Exercise →
Transcribe only the lines between the first line of the records and the line containing "Europe for the", inclusive, exactly as written.

Supplied data below:

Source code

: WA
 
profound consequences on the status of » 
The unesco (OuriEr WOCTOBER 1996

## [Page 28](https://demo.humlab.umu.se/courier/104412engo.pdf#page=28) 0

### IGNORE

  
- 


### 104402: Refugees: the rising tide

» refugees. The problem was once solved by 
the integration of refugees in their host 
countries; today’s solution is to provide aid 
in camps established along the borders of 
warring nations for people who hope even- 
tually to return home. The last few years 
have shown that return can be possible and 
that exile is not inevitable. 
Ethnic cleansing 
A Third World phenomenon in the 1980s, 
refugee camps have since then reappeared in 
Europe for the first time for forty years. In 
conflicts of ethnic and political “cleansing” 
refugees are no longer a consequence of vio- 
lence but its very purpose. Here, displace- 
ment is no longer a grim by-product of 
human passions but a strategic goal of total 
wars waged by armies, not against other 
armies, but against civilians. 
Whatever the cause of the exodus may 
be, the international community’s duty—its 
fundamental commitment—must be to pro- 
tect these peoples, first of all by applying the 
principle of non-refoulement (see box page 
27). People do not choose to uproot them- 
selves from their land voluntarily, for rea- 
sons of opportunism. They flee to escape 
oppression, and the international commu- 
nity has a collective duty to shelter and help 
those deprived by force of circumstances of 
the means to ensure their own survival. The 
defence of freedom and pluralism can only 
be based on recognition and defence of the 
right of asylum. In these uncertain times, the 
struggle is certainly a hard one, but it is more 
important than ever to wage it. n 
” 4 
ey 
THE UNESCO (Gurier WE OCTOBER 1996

End of Supplied data.

Answer →
Source code

: WA
 
profound consequences on the status of » 
The unesco (OuriEr WOCTOBER 1996

## [Page 28](https://demo.humlab.umu.se/courier/104412engo.pdf#page=28) 0

### IGNORE

  
- 


### 104402: Refugees: the rising tide

» refugees. The problem was once solved by 
the integration of refugees in their host 
countries; today’s solution is to provide aid 
in camps established along the borders of 
warring nations for people who hope even- 
tually to return home. The last few years 
have shown that return can be possible and 
that exile is not inevitable. 
Ethnic cleansing 
A Third World phenomenon in the 1980s, 
refugee camps have since then reappeared in 
Europe for the first time for forty years. In 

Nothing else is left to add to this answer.